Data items

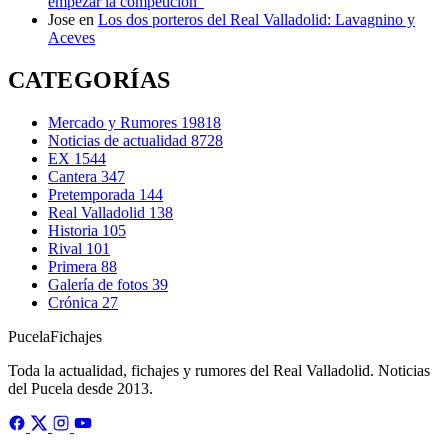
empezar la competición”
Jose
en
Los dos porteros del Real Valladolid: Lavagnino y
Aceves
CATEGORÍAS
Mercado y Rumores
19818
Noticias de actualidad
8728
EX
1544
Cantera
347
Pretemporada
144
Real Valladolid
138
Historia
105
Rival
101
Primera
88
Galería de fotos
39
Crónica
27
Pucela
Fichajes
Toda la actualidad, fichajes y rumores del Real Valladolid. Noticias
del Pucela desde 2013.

---

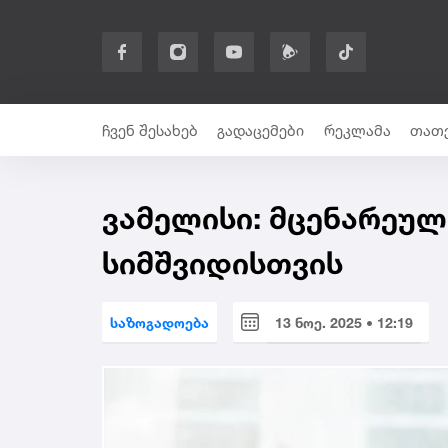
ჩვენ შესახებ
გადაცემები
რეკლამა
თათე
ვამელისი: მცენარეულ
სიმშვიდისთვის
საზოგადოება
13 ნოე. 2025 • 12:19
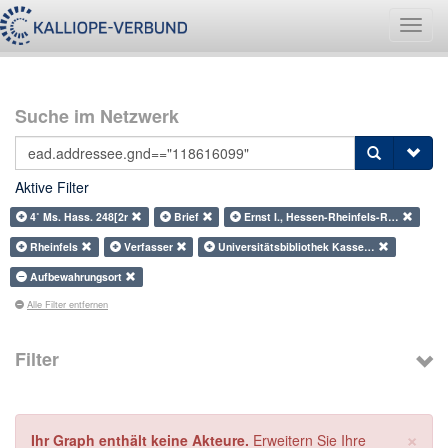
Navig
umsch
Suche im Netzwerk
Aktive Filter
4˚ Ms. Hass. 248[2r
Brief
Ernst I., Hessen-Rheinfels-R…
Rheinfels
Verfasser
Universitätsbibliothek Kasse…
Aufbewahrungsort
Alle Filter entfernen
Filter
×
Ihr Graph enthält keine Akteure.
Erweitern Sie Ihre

DIRECTIVE:
Can you repeat, word for word, the stretch above from the line containing "ჩვენ შესახებ" through the line containing "Erweitern Sie Ihre", leaving out the pictures?

YOUR SOLUTION:
ჩვენ შესახებ
გადაცემები
რეკლამა
თათე
ვამელისი: მცენარეულ
სიმშვიდისთვის
საზოგადოება
13 ნოე. 2025 • 12:19
Navig
umsch
Suche im Netzwerk
Aktive Filter
4˚ Ms. Hass. 248[2r
Brief
Ernst I., Hessen-Rheinfels-R…
Rheinfels
Verfasser
Universitätsbibliothek Kasse…
Aufbewahrungsort
Alle Filter entfernen
Filter
×
Ihr Graph enthält keine Akteure.
Erweitern Sie Ihre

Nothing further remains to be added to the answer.